Rewrite the lines of the material below with "scientific name" swapped for "species" and everything else unchanged, leaving the pictures out.

━━━━━ EXTRACTED MATERIAL ━━━━━

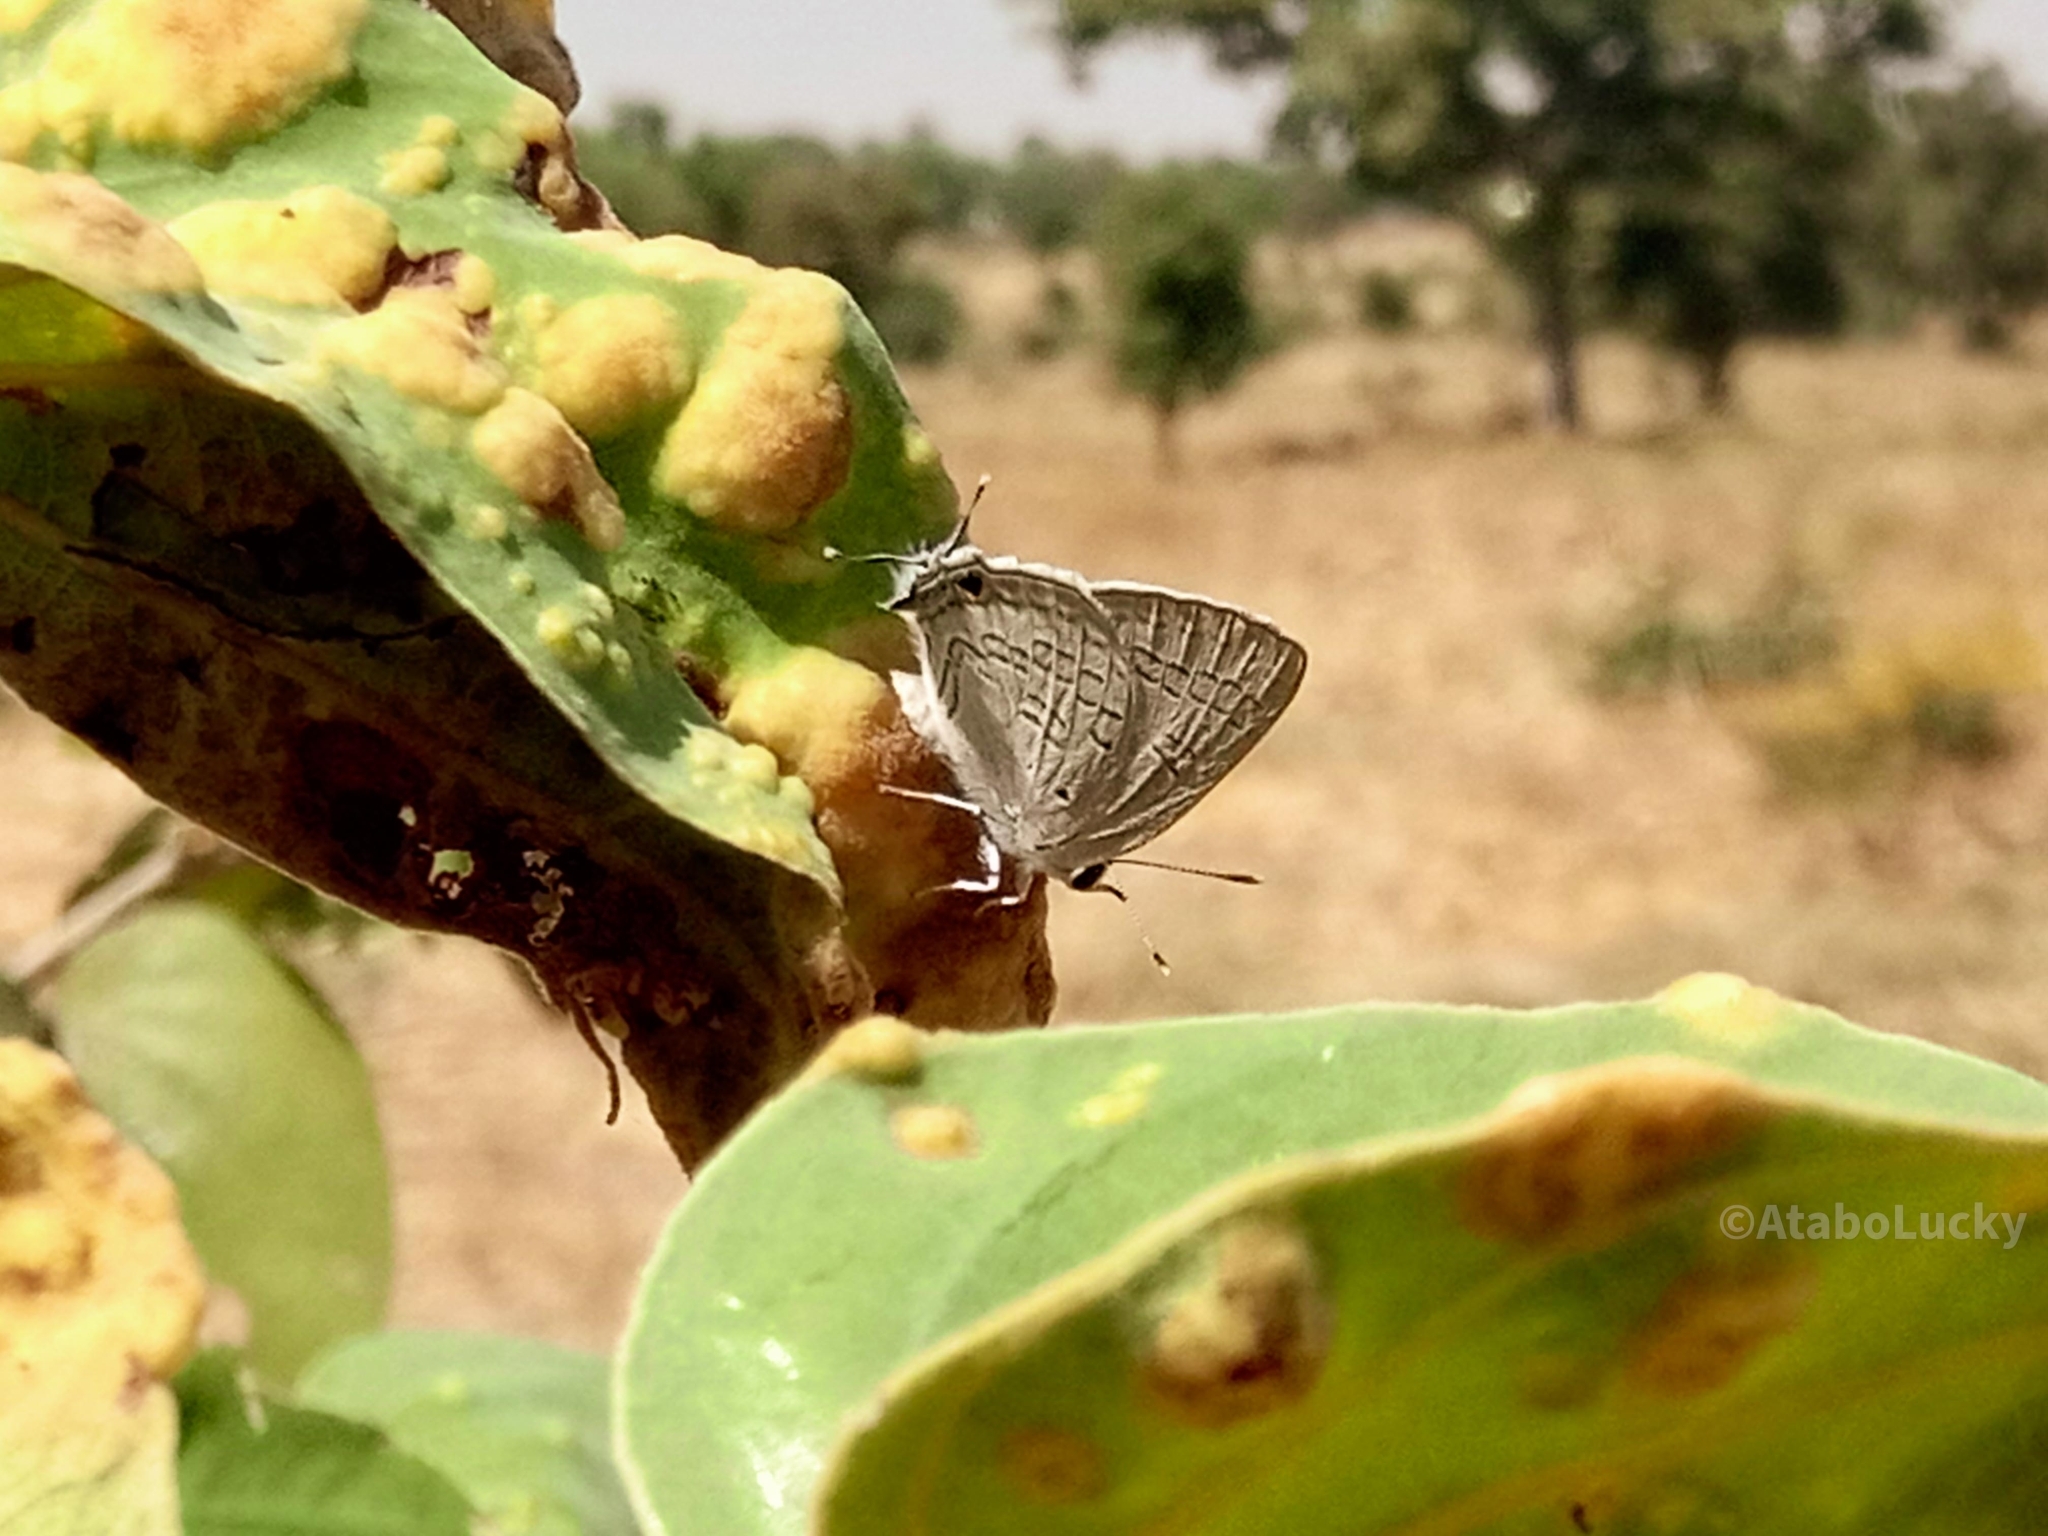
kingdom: Animalia
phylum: Arthropoda
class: Insecta
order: Lepidoptera
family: Lycaenidae
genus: Deudorix
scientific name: Deudorix antalus
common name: Brown playboy
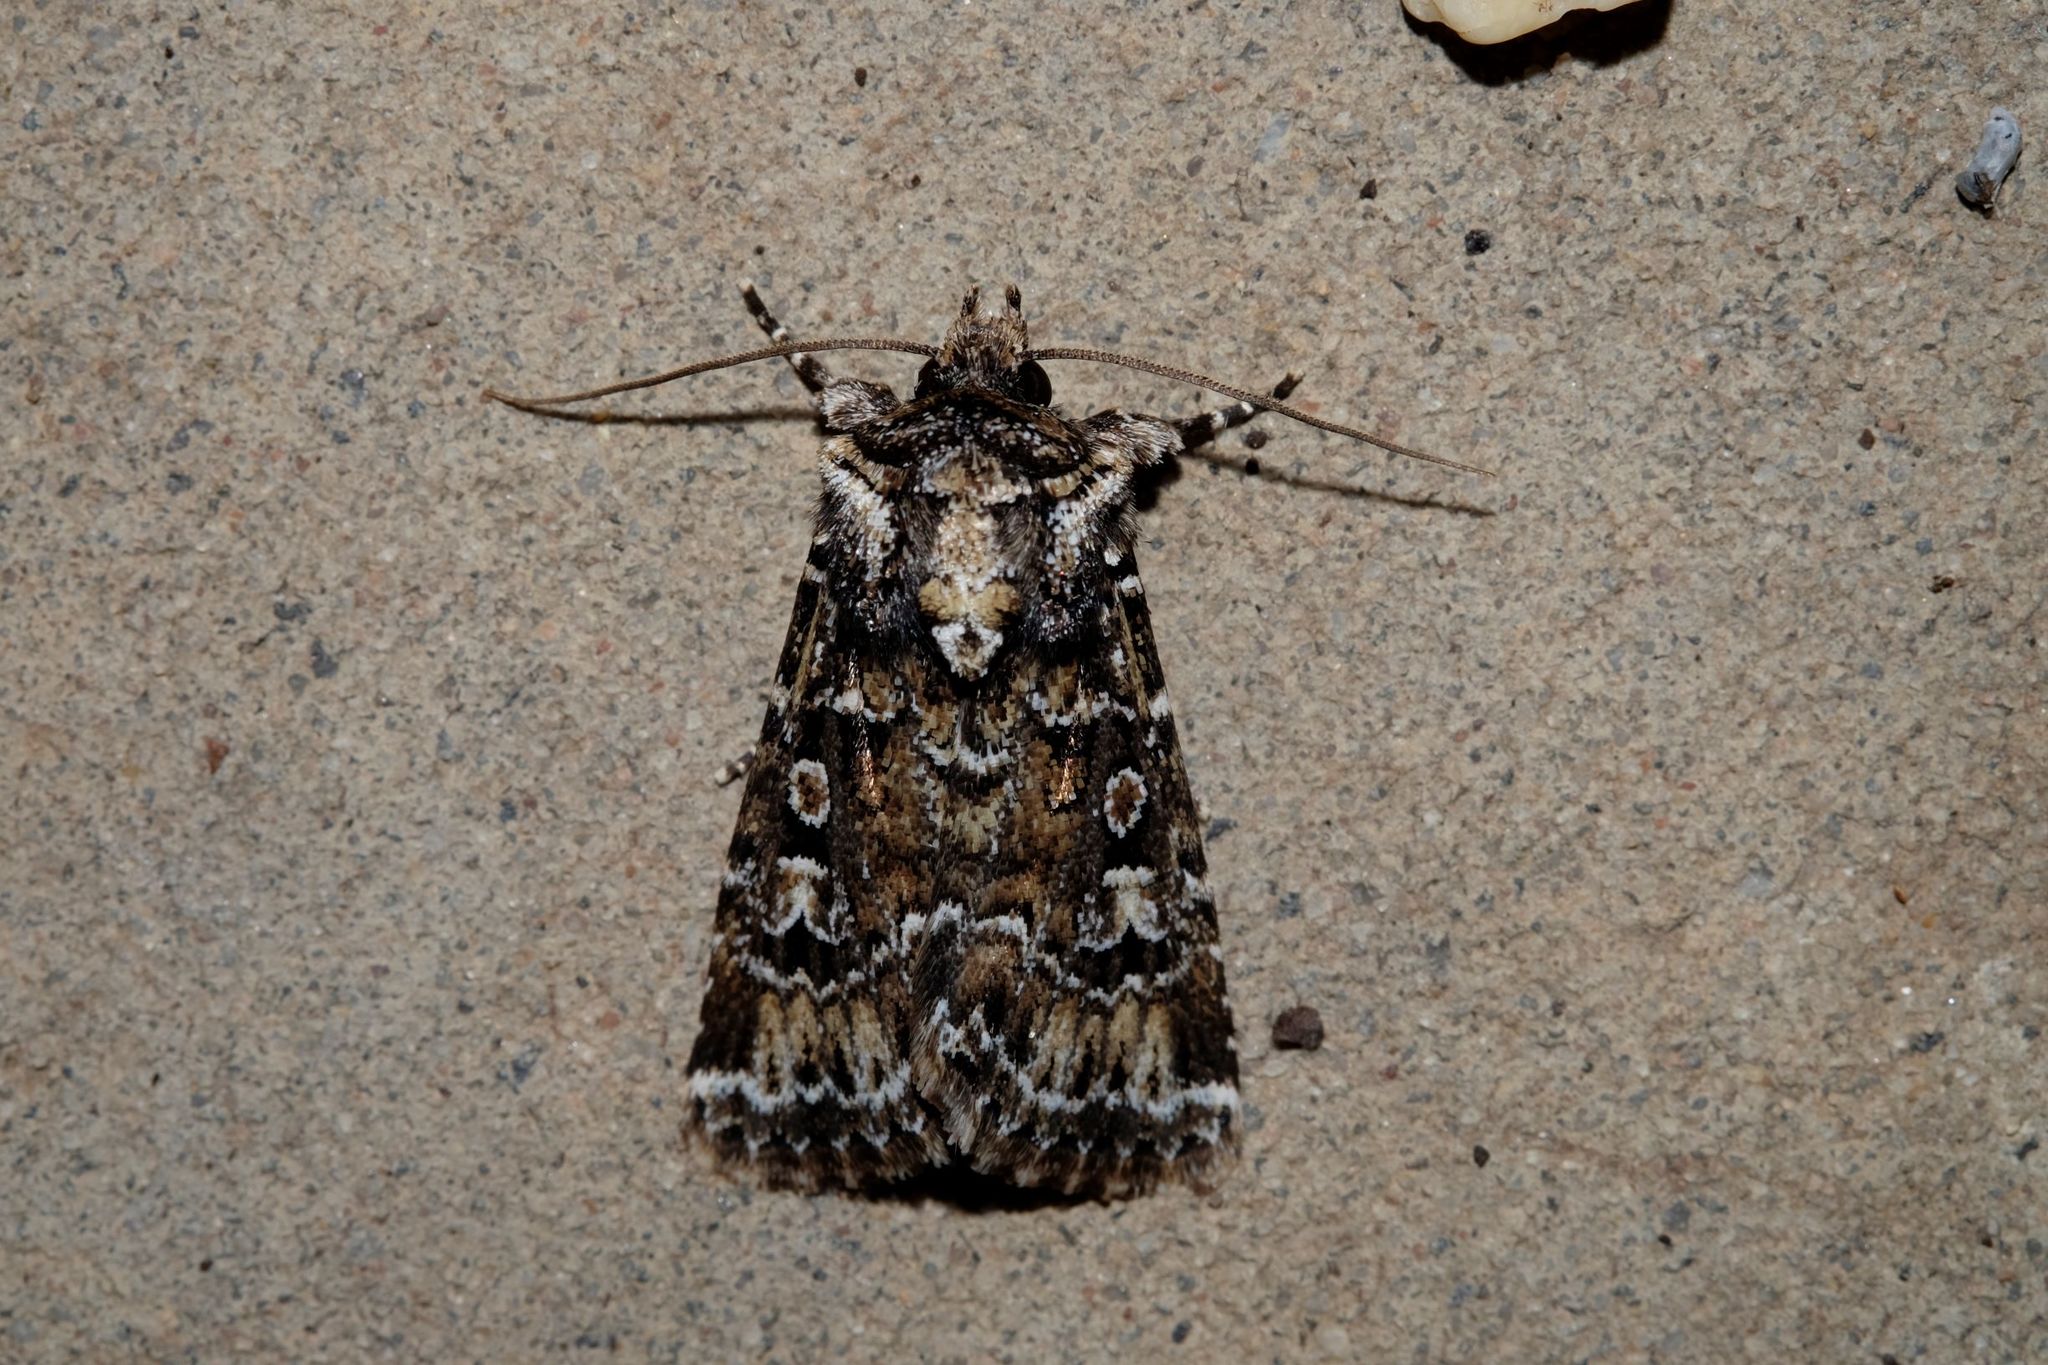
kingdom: Animalia
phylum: Arthropoda
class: Insecta
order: Lepidoptera
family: Noctuidae
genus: Ectopatria
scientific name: Ectopatria horologa
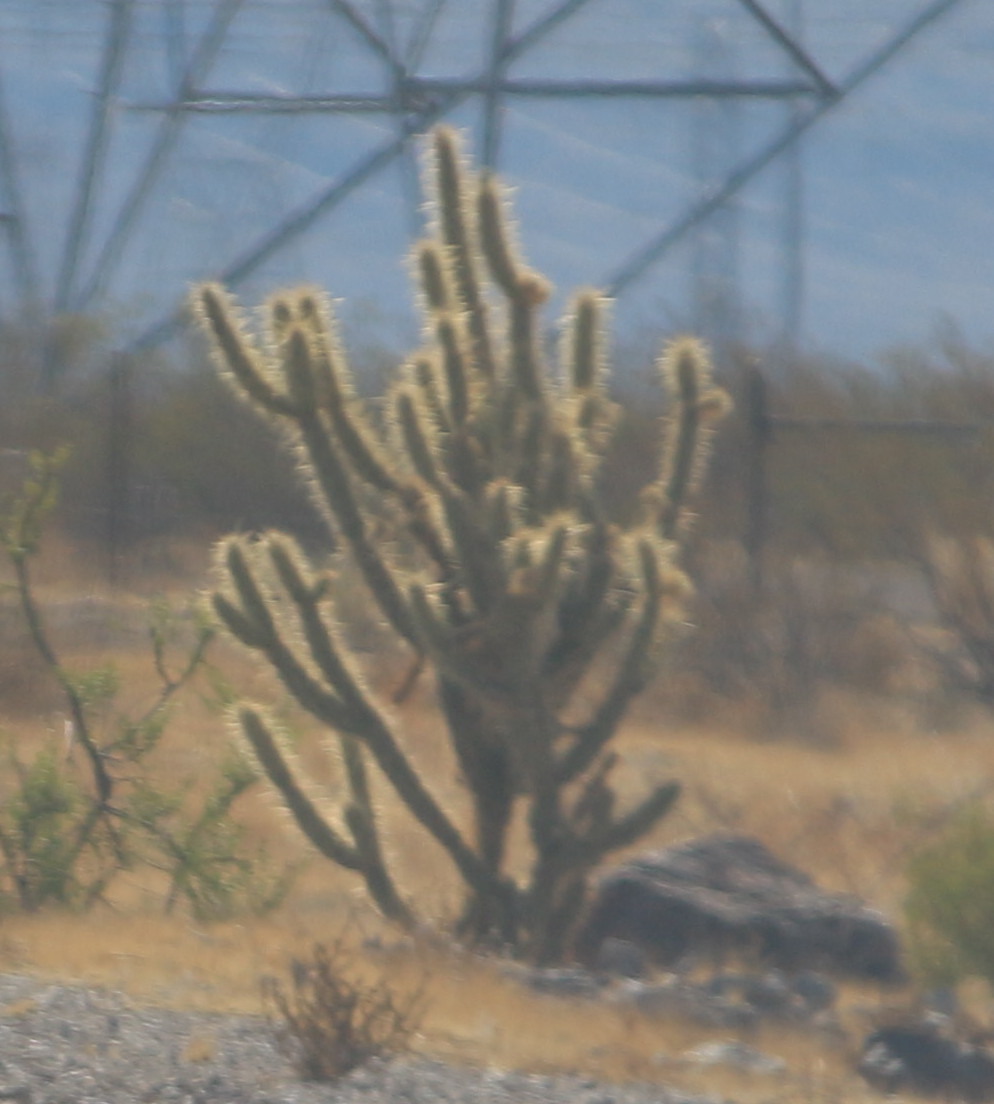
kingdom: Plantae
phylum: Tracheophyta
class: Magnoliopsida
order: Caryophyllales
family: Cactaceae
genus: Cylindropuntia
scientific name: Cylindropuntia acanthocarpa
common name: Buckhorn cholla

━━━━━

RESULT:
kingdom: Animalia
phylum: Arthropoda
class: Insecta
order: Lepidoptera
family: Lycaenidae
genus: Deudorix
species: Deudorix antalus
common name: Brown playboy
kingdom: Animalia
phylum: Arthropoda
class: Insecta
order: Lepidoptera
family: Noctuidae
genus: Ectopatria
species: Ectopatria horologa
kingdom: Plantae
phylum: Tracheophyta
class: Magnoliopsida
order: Caryophyllales
family: Cactaceae
genus: Cylindropuntia
species: Cylindropuntia acanthocarpa
common name: Buckhorn cholla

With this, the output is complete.